What's this? You are claiming that we can use Bayesian statistics to predict Game of Thrones?
Probably not, no.
But we can try?
Yes!
Explain how.
We have a matrix showing how many chapters in each of the existing novels was narrated from the point of view of each character, and we can fit
a statistical model to that, and try to use the model to predict how many chapters will be told from the point of view of each character in
future novels.
What's the model?
It's a hierarchical model. The number of point-of-view chapters for each character follows a Poisson distribution between certain times, and those
times themselves follow a different underlying distribution. To put it more simply, the number of each character's point-of-view chapters
fluctuates randomly around a certain level, unless the character hasn't appeared yet or has ceased to appear.
So, to put it more simply, the model is: "predict that the character will have about the same number of chapters as they had in the last book,
unless they are dead." What's so impressive about that?

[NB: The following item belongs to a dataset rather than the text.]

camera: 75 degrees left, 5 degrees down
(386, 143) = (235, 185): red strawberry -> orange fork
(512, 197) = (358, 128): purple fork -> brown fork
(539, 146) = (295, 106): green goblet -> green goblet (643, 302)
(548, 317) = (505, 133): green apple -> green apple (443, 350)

The advantage of using a statistical model is that we can say how uncertain we are about our prediction. For example, anybody could predict that
when a die is rolled, it might be a three. The kind of prediction we want to make is something like: "it has a one in six chance of being a three"
or even better, "it has a one in six chance of being any of the values between one and six." By
I see, a bit like a bookmaker might do for a horse race?
Yes, exactly.
So you could use the model as a guide for betting?
That would be very unwise, because the model does not take events in the books into account at all. Its only input is the number of point-of-view
chapters for each character. To get the most accurate predictions, you might combine the output of a model with common-sense
predictions made by fans of the books.
That's a bit disappointing. I thought predictive modelling was all about big data sets, text mining, sentiment analysis,
support vector machines and that
sort of thing?
Absolutely, all that stuff is very useful. But the aim of this particular project is to see how well we can do at making probabilistic
predictions from a very small data set.
How can you measure the model's performance?
It won't be possible until The Winds of Winter is published, but we can check via simulation that the model is fitted correctly and we
can make a tentative attempt at validation by seeing how it would have predicted earlier novels in the series.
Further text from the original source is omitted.